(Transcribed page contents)

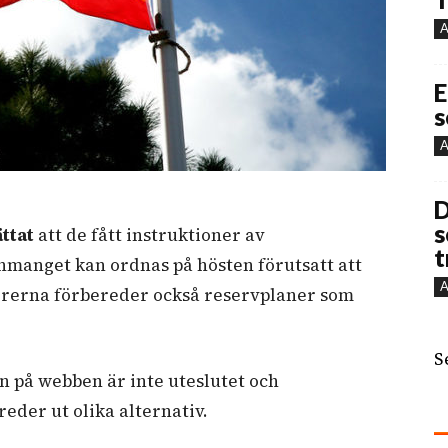
A
E
s
A
D
s
ttat
att de fått instruktioner av
t
manget kan ordnas på hösten förutsatt att
A
rerna förbereder också reservplaner som
S
en på webben
är inte uteslutet och
reder ut olika alternativ.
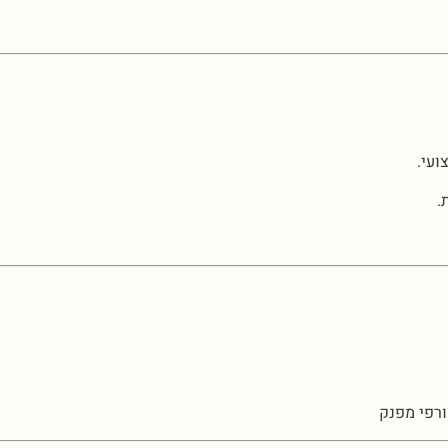
ועי.
.
ורפי מפנק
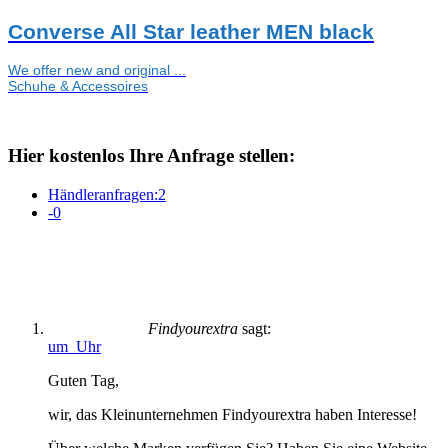
Converse All Star leather MEN black
We offer new and original ...
Schuhe & Accessoires
Hier kostenlos Ihre Anfrage stellen:
Händleranfragen:
2
-
0
Findyourextra
sagt:
um Uhr
Guten Tag,
wir, das Kleinunternehmen Findyourextra haben Interesse!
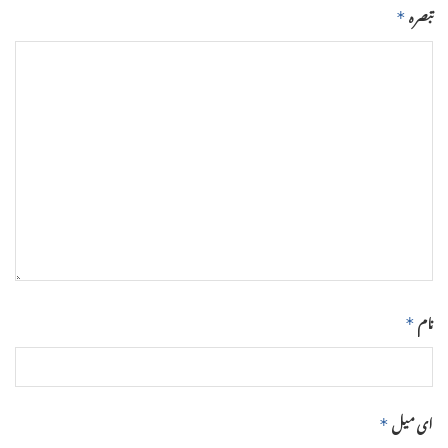
تبصرہ
*
نام
*
ای میل
*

**TRY IT:** Down to the last line, set down the data above exactly, and omit all images.

**COMPLETED EXERCISE:**
A
E
s
A
D
s
ttat
att de fått instruktioner av
t
manget kan ordnas på hösten förutsatt att
A
rerna förbereder också reservplaner som
S
en på webben
är inte uteslutet och
reder ut olika alternativ.
ועי.
.
ורפי מפנק
Converse All Star leather MEN black
We offer new and original ...
Schuhe & Accessoires
Hier kostenlos Ihre Anfrage stellen:
Händleranfragen:
2
-
0
Findyourextra
sagt:
um Uhr
Guten Tag,
wir, das Kleinunternehmen Findyourextra haben Interesse!
تبصرہ
*
نام
*
ای میل
*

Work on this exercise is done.